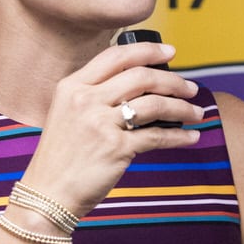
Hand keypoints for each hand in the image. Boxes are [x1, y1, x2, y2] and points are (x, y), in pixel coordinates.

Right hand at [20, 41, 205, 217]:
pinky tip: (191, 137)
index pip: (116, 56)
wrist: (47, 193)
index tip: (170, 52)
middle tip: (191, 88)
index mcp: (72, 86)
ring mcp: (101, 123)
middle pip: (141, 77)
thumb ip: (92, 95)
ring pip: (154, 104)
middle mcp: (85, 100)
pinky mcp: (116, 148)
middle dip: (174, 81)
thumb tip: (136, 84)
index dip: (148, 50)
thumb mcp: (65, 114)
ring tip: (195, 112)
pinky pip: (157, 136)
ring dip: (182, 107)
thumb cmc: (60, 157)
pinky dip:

* * *

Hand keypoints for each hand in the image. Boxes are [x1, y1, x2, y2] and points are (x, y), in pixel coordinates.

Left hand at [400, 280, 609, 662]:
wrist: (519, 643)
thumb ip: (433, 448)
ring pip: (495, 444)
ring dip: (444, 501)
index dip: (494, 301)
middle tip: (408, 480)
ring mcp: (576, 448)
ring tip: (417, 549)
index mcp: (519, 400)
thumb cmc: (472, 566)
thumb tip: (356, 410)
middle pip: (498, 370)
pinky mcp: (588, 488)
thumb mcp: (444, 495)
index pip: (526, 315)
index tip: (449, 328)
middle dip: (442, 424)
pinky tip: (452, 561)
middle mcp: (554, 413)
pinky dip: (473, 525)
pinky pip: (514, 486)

**What you have to do:** Copy out the range of lines above starting at the line with "ring tip: (417, 549)" and ending at the line with "pinky pip: (514, 486)", exactly and including both.

**Reply:**
ring tip: (417, 549)
index mcp: (519, 400)
thumb cmc: (472, 566)
thumb tip: (356, 410)
middle pip: (498, 370)
pinky mcp: (588, 488)
thumb mcp: (444, 495)
index pip: (526, 315)
index tip: (449, 328)
middle dip: (442, 424)
pinky tip: (452, 561)
middle mcp: (554, 413)
pinky dip: (473, 525)
pinky pip: (514, 486)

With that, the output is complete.